最近この地域にはふしだらな行為をする連中が多いと聞いた。メイカがその連中に連れ去られたとしたら…!
カオル(居た!)
メイカちゃんを追いかけたのは2年振りだ。難易度は上がっていたが、連れ去られてからそこまで時間が経っていなかったのが幸をそうした。メイカちゃんは男たちに捕まって、今にも…という雰囲気だった。僕は、
カオル「やめろ!」
と言うと、その場に入った。
「こいつ、このガキの隣で寝てた、彼氏みたいな奴だ!」
…しかし、呆気なく捕まった。
「おい、よく見たらこいつ女だぜ!」
「マジかよ!」
カオル(くそ!何か、何かないか?)
…
カオル(そうだ…!)
僕は大きな声で言う。
カオル「さあ皆さん!もし僕が突然消えるというマジックを見たら驚愕間違い無し!さあ僕にご注目!」
メイカちゃんに、「GO!」のアイコンタクトを送る。男達は僕を見たり、より強く押さえつけたりした。無言だった。
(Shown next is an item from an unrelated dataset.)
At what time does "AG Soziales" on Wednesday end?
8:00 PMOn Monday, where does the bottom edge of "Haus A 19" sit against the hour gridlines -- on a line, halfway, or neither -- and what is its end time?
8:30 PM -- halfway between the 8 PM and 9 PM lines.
メイカちゃんは気づいたらしく、悲しそうな表情だ。僕はまだアイコンタクトを送りながら言う。
カオル「まずは余興!」
片手が空いていたので、片手だけでも出来るマジックを次々に披露した。
メイカちゃんを押さえつける男も無意識のうちに力が抜けていくだろう。夢中になっているのだから。
そして、
メイカちゃんは男を押しのけて走って言った。その眼からはとてつもない量の涙が溢れていた。
「あっ!待て!」
メイカちゃんが逃げた後、《運良く》、大きな轟音と共に近くの鉄パイプが落ちた。通路は塞がって、通りにくくなった。
男は追いかけるのを諦めて、僕を見た。僕は言う。
カオル「…さあ、もう僕の目的は晴らされた。ここから脱出?出来るわけないじゃん。タネも仕掛けも無いんだよ?」
男達は怒りを露わにして事を始めた。
その後は思い出したくも無いが、僕は口封じとして殺されたことは推理するまでもないだろう。
…
ここは?僕は…何を?
気がつくと見たことも無い場所に居た。
…なんか、すっぽり2年間の記憶が抜けてるような感覚だが、まあ気のせいだろう。
…
鳩が急に死んでしまった。一体どうしてだろう?餌も与えてたし、病気も無かったと思うんだけど。
僕は不安になって駆け出した。
スイッチの部屋に城松ちゃんの死体が有った。
幕明「そ、そんな…」
近寄ってみたら…微かに息がありそうだった!
僕は1度手当をするものを持って来ようとした瞬間、
城松「やら…れた。」
声が聞こえた。
幕明「じ、城松ちゃん!?」
僕は思わず声を上げ、城松ちゃんに近づいた。
幕明「だ、誰にやられたの!?」
城松「…梶野に、梶野に…くそ、うちは、ここをでな、いと…《あいつらは》どうなるん…。」
どうやら意識は朦朧としているようだ。
幕明(梶野ちゃんが!?そんなはず…でも、本当だったら…?)
近くを見ると、包丁があった。
幕明(じゃあ、本当に?だったら、梶野ちゃんが審議で死んじゃう!)
そこで、僕は城松ちゃんに動かないように言った。そして、手当てするものを持ってくると言って、器具室からハンマーを持ち出していた。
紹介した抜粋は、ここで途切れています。